(EXERCISE GOAL): Repeat the entries word for word. Leave nothing out.

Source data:
● ● ● ● ●

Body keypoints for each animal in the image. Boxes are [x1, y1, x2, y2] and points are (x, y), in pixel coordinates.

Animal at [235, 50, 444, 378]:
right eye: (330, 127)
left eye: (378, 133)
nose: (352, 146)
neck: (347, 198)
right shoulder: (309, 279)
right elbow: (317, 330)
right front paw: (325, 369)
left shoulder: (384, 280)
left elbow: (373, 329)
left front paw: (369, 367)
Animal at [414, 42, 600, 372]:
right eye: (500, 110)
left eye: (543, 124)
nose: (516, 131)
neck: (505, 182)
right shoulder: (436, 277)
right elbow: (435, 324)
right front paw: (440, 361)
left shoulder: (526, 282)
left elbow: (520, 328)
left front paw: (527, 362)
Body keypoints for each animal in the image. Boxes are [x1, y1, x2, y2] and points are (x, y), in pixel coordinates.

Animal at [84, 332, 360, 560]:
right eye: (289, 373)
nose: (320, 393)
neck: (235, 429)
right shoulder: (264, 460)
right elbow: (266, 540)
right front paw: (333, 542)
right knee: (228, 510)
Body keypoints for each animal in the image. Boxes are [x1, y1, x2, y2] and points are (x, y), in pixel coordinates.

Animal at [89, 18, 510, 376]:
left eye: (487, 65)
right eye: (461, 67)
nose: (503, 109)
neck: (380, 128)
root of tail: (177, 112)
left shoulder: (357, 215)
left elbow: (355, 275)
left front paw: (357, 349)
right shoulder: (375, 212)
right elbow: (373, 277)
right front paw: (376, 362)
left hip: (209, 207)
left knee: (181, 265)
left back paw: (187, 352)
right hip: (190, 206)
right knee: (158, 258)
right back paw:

● ● ● ● ●

(RESULT):
Body keypoints for each animal in the image. Boxes are [x1, y1, x2, y2] and points are (x, y), in pixel coordinates.

Animal at [235, 50, 444, 378]:
right eye: (330, 127)
left eye: (378, 133)
nose: (352, 146)
neck: (347, 198)
right shoulder: (309, 279)
right elbow: (317, 330)
right front paw: (325, 369)
left shoulder: (384, 280)
left elbow: (373, 329)
left front paw: (369, 367)
Animal at [414, 42, 600, 372]:
right eye: (500, 110)
left eye: (543, 124)
nose: (516, 131)
neck: (505, 182)
right shoulder: (436, 277)
right elbow: (435, 324)
right front paw: (440, 361)
left shoulder: (526, 282)
left elbow: (520, 328)
left front paw: (527, 362)
Body keypoints for each animal in the image. Boxes are [x1, y1, x2, y2] and points are (x, y), in pixel coordinates.

Animal at [84, 332, 360, 560]:
right eye: (289, 373)
nose: (320, 393)
neck: (235, 429)
right shoulder: (264, 460)
right elbow: (266, 540)
right front paw: (333, 542)
right knee: (228, 510)
Body keypoints for each animal in the image. Boxes are [x1, y1, x2, y2] and points are (x, y), in pixel coordinates.

Animal at [89, 18, 510, 376]:
left eye: (487, 65)
right eye: (461, 67)
nose: (503, 109)
neck: (380, 128)
root of tail: (177, 112)
left shoulder: (357, 215)
left elbow: (355, 275)
left front paw: (357, 349)
right shoulder: (375, 212)
right elbow: (373, 277)
right front paw: (376, 362)
left hip: (209, 207)
left knee: (181, 265)
left back paw: (187, 352)
right hip: (190, 206)
right knee: (158, 258)
right back paw:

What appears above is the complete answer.